Don't you just love it when the Lord shows us that He is intimately involved in every facet of our lives and that He knows us completely? This week I have received a powerful demonstration of the fact that the Lord doesn't drop one thread in the intricate weaving of the details of our lives.
The Lord has been speaking to me about release. In my last post I wrote about the reasons I felt frightened of giving God free access to every part of my life. Letting go was difficult, but the ensuing sense of freedom is wonderful! Since I let go in order to let God, I've been waltzing around as though I hadn't a care in the world; this in spite of an impending root canal, an absent son, high cholesterol readings, and twenty extra pounds that my own efforts have not banished. I've released those things into the Lord's hands! If He has to hurt me to help me, then He'll be with me in the hurt. And if He wants to bless me beyond my wildest dreams, well then, I'm not standing in His way there, either!
Now here's the really cool part of this story. Twenty-seven years ago, I wrote a short story about a woman named Lydia, who had been a follower of John the Baptist. The story chronicles Lydia's spiritual journey as she learns to be a follower of Jesus. While struggling with this transition, Lydia is helping to clean a campsite where John has spoken to a group of his few remaining disciples. She has bent to gather a discarded linen wrapper from the ground along with some crusts of bread, and when she straightens, she finds herself looking across the river to where a large crowd of people have gathered around Jesus. At this juncture John calls to those who have remained with him, and explains to them that they too must cross the river. Lydia makes the crossing, but it isn't until she meets Jesus face to face that she is able to release her allegiance to John. This is symbolized when her hand relaxes and the crusts of bread that she has been clutching so tightly fall to the ground.
This story meant a great deal to me when I was young because even then I understood that though the Lord often asks us to release to Him things we would very much prefer to keep, He always has something much better if we will only let go the past and move with courage into the future.
One day this week I just happened to find an old notebook. It was a thick three inch binder containing about five years of journal entries. I randomly flipped the book open about forty pages into the sheaf of single spaced, typewritten pages. I found myself reading Lydia's story, written so long ago. I had forgotten the details of the story, and I had forgotten where I had filed it. If you'd have asked me, I would have said it was lost. My renewed acquaintance with this story just happened to occur on the evening of the day that I wrote my last blog entry, which was about a similar spiritual journey of release.
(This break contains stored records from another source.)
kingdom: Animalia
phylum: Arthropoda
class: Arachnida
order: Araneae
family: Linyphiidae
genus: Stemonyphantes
Wow!
It gets better. This morning in church we took communion. When it was my turn to receive the bread, the pastor broke an unusually large chunk from the loaf he held in his hands. I tore a smaller piece from the chunk, partook of the bread and the grape juice symbolizing the Holy sacrifice of our Lord, and returned to my seat. At the end of the service I opened my hand saw that I'd been clutching a remnant of bread. As I tossed the crust into the trash on my way out of the sanctuary, I remembered Lydia's story.
The Lord certainly is able to emphasize a point. I am aware that He is speaking "RELEASE" to me and wants to be certain I get the message. I'm newly aware of His complete knowledge of me and His deep love for me. I'm trembling a little bit because I'm silly...I'm wondering what difficult or wondrous thing might lie just ahead on my path. But an overwhelming awareness of God's power, knowledge, and love puts those fears to rest. Isn't He amazing?
Scripture: "Joshua told the people, "Consecrate yourselves, for tomorrow the LORD will do amazing things among you" (Joshua 3:5).
Very, very cool. Please pray I can release my bread crusts too.